Quero esclarecer o que muitos de vocês não sabem. A câmara dos deputados e o senado federal aprovaram no ano passado uma medida provisória que concede isenção de impostos para petrolíferas estrangeiras, apelidada de “MP do Trilhão”, ou seja, serão perdoados R$ 1 trilhão da União nos próximos 25 anos, em decorrência da isenção fiscal, isentando imposto de importação, entre outras providências, produtos, projetos e serviços sob responsabilidade de empresas estrangeiras com interesses nos campos de petróleo brasileiros. 
Se você acha que acabou a pouca vergonha, só está começando, sabe o que mais os nossos queridos representantes fizeram? O governo federal concedeu benefício a produtores rurais e abriu mão de mais de R$ 10 bilhões em arrecadações nos próximos anos.
Opa, aconteceu um choque de informações. Como o governo afirma que estamos com déficit na previdência se está abrindo mão de trilhões em receitas? O discurso é mentiroso! Eles querem enaltecer ainda mais os poderosos. 
Se eu te contar que tem mais rolo nisso tudo? Você conhece Marcelo Caetano? Ele é secretário da Previdência do Ministério da Fazenda, é também conselheiro da Brasilprev, empresa que comercializa planos de previdência privada do Banco do Brasil. Opa, ele é o principal interessado na aprovação da reforma da previdência. Estão entendendo a baderna que o governo está querendo fazer?
A conclusão nítida que podemos chegar é que essa reforma está a mando dos rentistas e do sistema bancário nacional, que tem interesse em vender planos de previdência complementar a todos aqueles que tiverem o valor de suas aposentadorias afetados em razão da reforma. Estão entendendo? O intuito é beneficiar os poderosos e ter o apoio dos bancos para financiar campanhas políticas. 

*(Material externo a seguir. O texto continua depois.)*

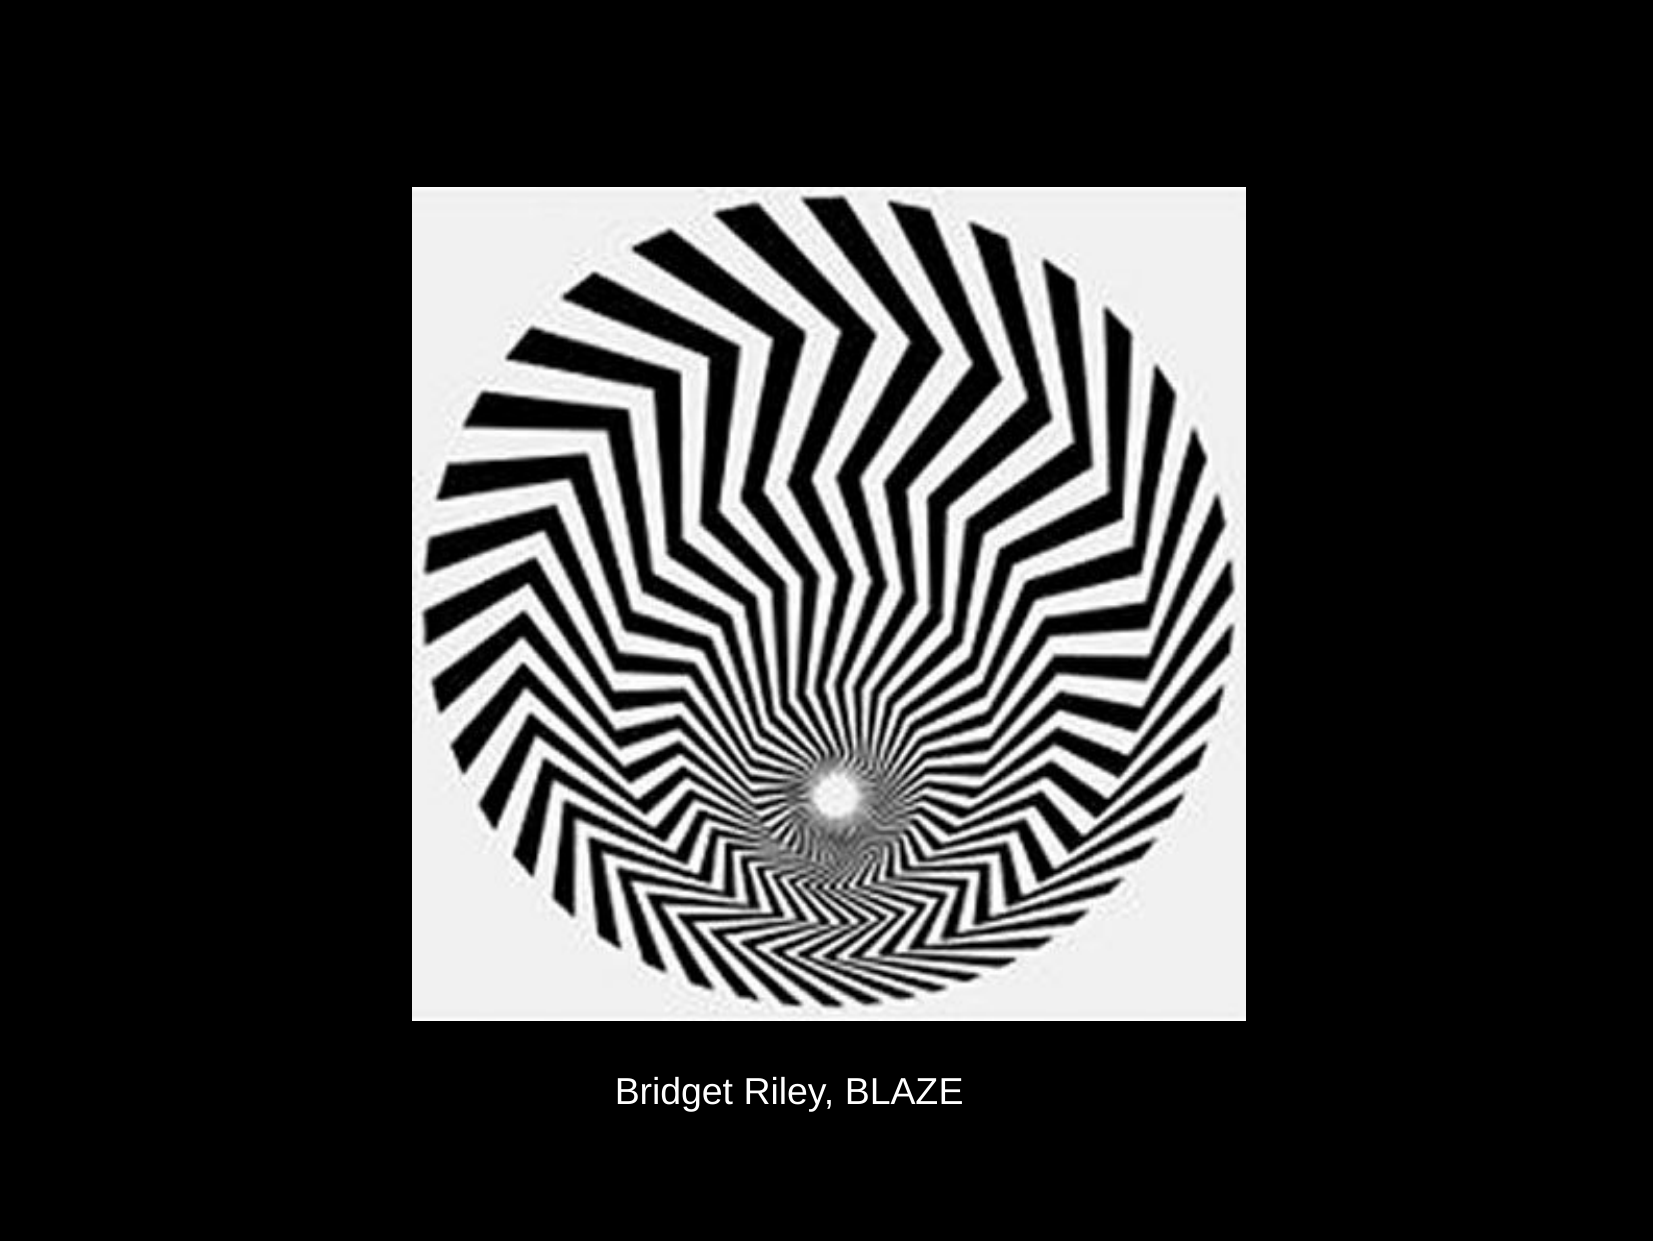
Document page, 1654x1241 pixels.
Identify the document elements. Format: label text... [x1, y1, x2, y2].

text_box Bridget Riley, BLAZE [600, 1063, 1426, 1126]
picture [412, 187, 1246, 1021]
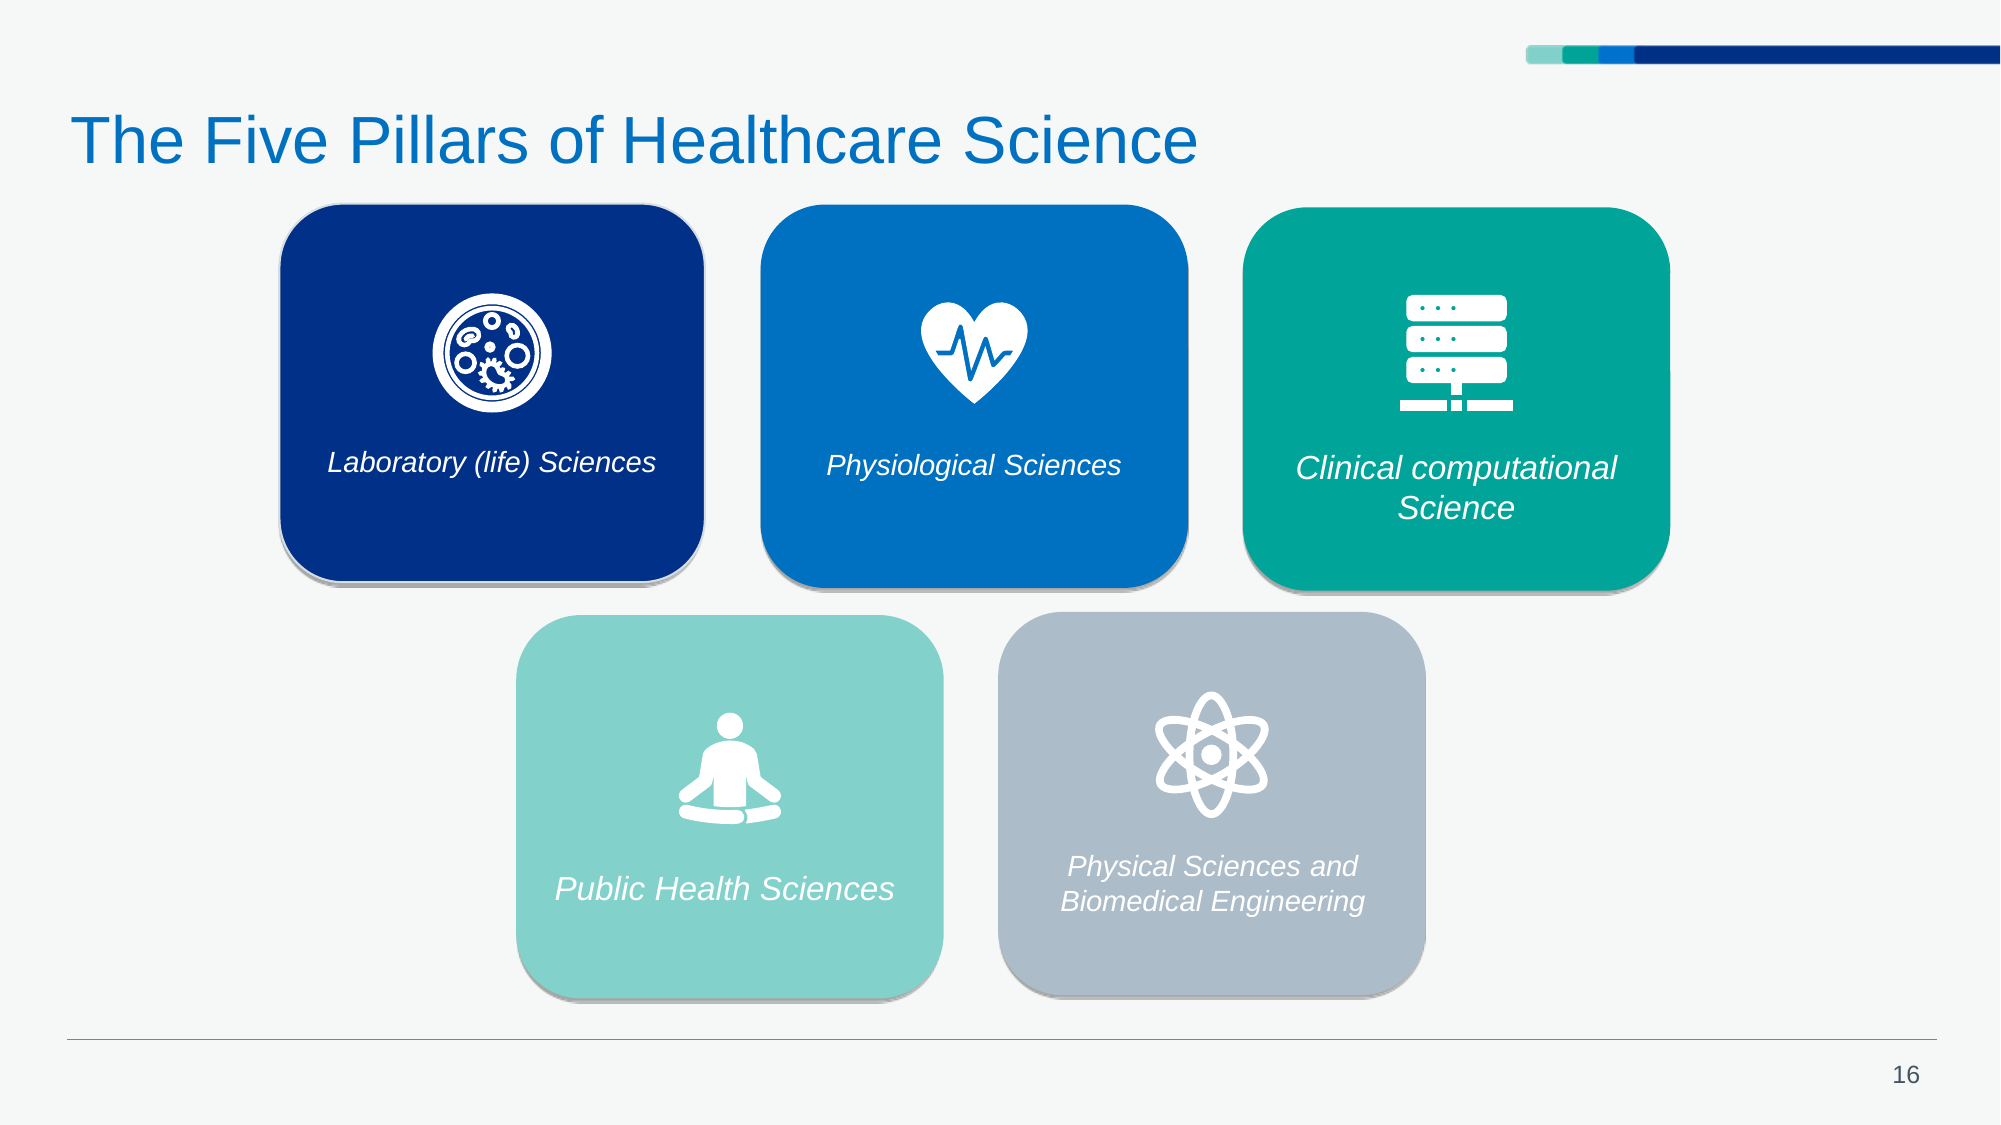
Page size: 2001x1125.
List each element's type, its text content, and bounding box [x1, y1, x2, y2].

text_box Clinical computational Science [1243, 208, 1670, 590]
text_box [1155, 692, 1268, 818]
text_box Laboratory (life) Sciences [279, 203, 705, 583]
title The Five Pillars of Healthcare Science [42, 21, 1914, 136]
text_box Physical Sciences and Biomedical Engineering [999, 612, 1425, 995]
picture [654, 692, 805, 843]
text_box Physiological Sciences [761, 205, 1188, 587]
picture [417, 277, 568, 428]
picture [1381, 277, 1532, 428]
picture [899, 277, 1050, 428]
text_box Public Health Sciences [517, 616, 943, 998]
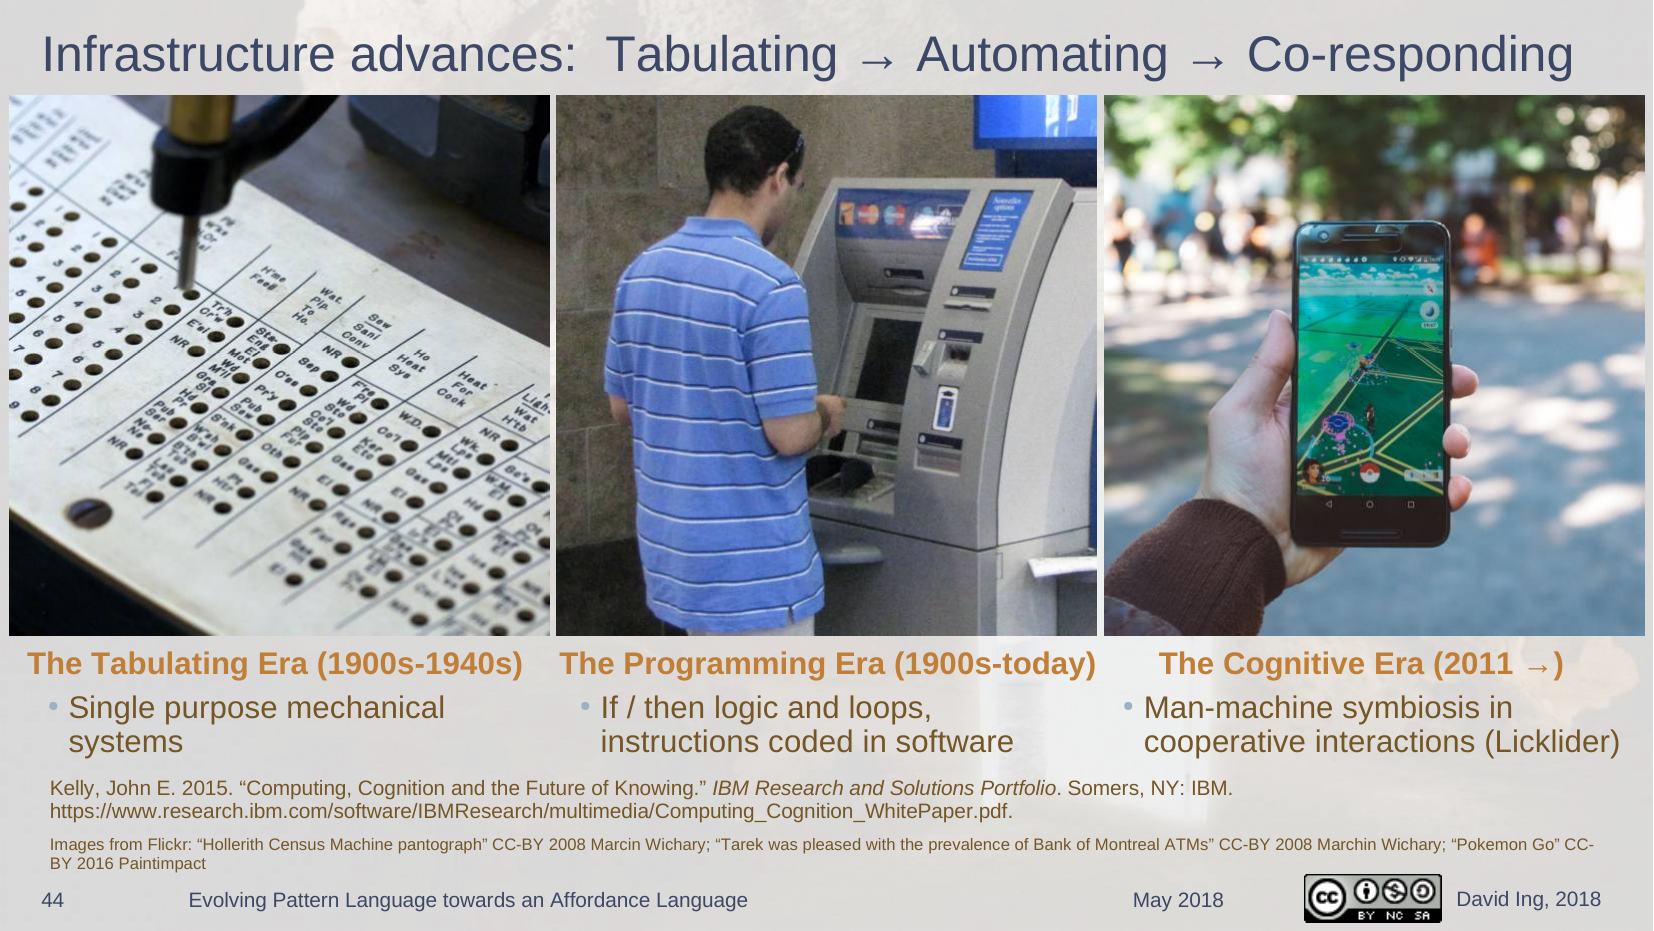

Sabe o que acontece com os trabalhadores, empresários, microempresários? Pagamos pelos interesses dos grandes. O governo abre mão da receita para ajudar os rentistas e aproveita para tirar mais um pouco dos desfavorecidos. Justo isso, brasileiros? 
Precisamos movimentar-nos, somos mais fortes do que eles e podemos reverter essa injustiça. Portanto, fiquem atentos aos deputados que forem favoráveis a esse acordo. Demonstre sua revolta nas urnas. Vamos Brasil, nós podemos impedir isso.